#### How to complete this task:
Show each line in the data below that contains the word "they".
──────── Provided records
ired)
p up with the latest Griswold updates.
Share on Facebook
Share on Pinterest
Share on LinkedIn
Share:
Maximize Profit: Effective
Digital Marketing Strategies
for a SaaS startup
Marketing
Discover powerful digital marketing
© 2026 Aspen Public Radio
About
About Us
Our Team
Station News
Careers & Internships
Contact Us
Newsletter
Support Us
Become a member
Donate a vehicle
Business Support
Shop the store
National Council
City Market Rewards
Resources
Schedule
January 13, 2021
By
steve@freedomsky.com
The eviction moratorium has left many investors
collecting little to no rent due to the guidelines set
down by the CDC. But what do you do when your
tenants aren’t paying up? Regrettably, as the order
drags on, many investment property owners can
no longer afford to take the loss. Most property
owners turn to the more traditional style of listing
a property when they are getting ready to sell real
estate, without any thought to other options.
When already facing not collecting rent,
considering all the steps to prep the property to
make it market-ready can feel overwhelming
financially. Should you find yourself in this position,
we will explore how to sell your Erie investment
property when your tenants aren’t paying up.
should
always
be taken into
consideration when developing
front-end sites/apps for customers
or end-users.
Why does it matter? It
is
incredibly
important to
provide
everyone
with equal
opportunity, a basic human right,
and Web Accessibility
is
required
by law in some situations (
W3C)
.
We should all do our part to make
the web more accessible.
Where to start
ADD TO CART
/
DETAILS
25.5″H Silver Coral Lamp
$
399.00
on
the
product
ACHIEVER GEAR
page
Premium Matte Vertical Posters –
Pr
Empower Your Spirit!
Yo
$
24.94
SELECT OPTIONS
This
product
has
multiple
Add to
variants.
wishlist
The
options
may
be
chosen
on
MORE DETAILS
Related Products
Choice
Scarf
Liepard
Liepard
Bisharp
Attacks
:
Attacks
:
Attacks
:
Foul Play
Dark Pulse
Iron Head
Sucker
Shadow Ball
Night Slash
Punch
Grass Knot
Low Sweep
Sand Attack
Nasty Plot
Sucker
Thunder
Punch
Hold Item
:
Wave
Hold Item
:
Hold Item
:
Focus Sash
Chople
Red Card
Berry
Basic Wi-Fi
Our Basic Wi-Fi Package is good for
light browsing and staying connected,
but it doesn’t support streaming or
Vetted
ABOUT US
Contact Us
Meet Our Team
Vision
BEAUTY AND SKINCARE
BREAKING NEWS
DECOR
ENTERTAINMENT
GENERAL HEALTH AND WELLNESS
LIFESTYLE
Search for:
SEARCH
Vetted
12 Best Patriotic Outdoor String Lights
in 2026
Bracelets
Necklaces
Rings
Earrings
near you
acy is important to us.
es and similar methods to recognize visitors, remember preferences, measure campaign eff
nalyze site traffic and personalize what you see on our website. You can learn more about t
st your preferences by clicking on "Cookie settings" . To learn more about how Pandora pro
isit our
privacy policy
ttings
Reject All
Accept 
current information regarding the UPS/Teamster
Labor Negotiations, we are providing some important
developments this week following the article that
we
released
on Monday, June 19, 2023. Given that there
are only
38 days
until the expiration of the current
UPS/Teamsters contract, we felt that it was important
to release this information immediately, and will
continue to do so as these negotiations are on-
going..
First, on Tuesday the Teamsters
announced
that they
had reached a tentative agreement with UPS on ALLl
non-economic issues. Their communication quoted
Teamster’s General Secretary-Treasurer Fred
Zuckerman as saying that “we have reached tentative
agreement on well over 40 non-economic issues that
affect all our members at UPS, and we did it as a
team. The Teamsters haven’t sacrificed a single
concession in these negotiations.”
────────────────
#### Reply to the task:
a property when they are getting ready to sell real
that they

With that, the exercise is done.